Katie did her own version of flat-eye. "His physical state," she said.

"Major Dutch is very good."

"Are you officially refusing me a second opinion?"

Katie heard the weights room door shut behind her. The suit would have liked to slam it but the door came fitted with one of those restraining springs designed to stop guests from injuring themselves.

"Now we're alone," said Katie, "you want to tell me why...?" She gestured at numbers cut into the shit which now skimmed a sizeable section of mesh. Letters and numbers, flowing equations and broken words, some of which Katie thought she half recognized and hoped she was wrong.

Disgust was a bad emotion to display in situations like this, so Katie tried to keep her face neutral. She'd been breathing through her mouth ever since Colonel Borgenicht had shown her into the cell. And the fact Katie had been notified at all was a miracle. At least one of the comments she'd overheard suggested the simplest solution would be to bring forward the date for the execution.

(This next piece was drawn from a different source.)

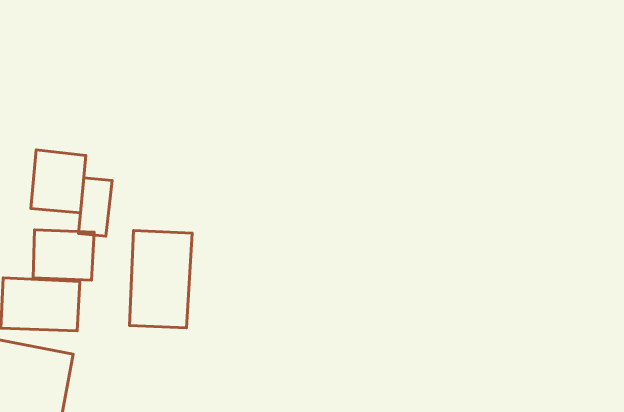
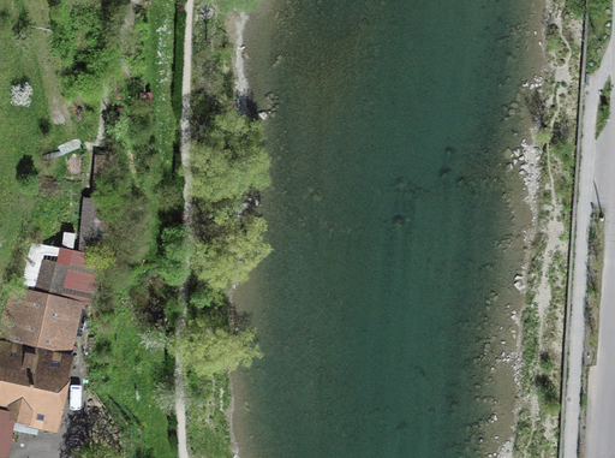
building: [31,150,86,213] -> none
building: [129,231,192,328] -> none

Mind you, Katie imagined she'd been meant to hear those.

Shit plastered the mesh. Not lumps of the stuff thrown at the sides of the cage in anger or smeared roughly across its floor, expressions of a furious disgust with life, and Katie had seen both in her three years visiting prisons. Nor was it the clumsy excretal smearing mostly found in dirty protests by those who regarded themselves as political prisoners.

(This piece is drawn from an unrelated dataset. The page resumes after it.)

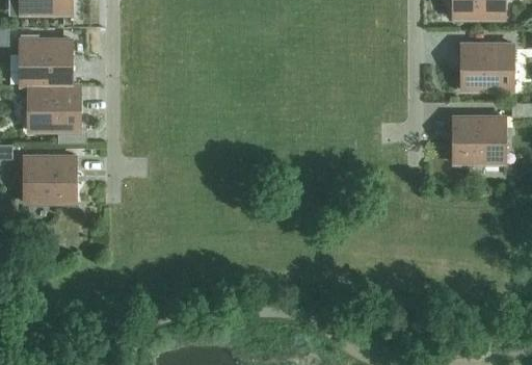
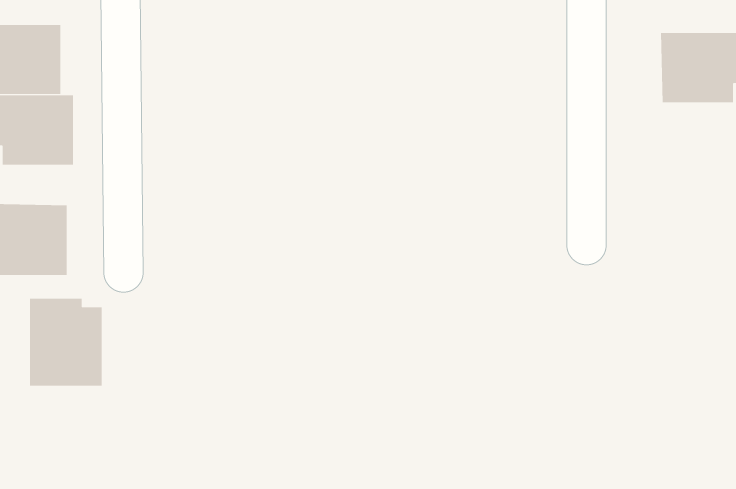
building: [452,116,504,162] -> none
building: none -> [29,298,102,387]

This was a thin, almost translucent skim, completely flat and eerily similar in appearance to cloisonné, where a jeweller fills areas between welded wires with coloured enamel. Onto this surface the man had scratched his equations, using a tiny stub of wire that he still held in one hand.

The room stank and with every hour that passed it stank more. At some point the afternoon sun was going to reach the whitewashed window and the smell would get even worse.

A paper plate had been folded to make a float and the stink of urine suggested Prisoner Zero had thinned his coating to get the right consistency. Speaking as someone who'd waited six weeks for a plasterer, only to have the man who turned up botch the job so badly that he left ridges all across her kitchen wall, Katie had to say that Prisoner Zero was achieving a very professional finish.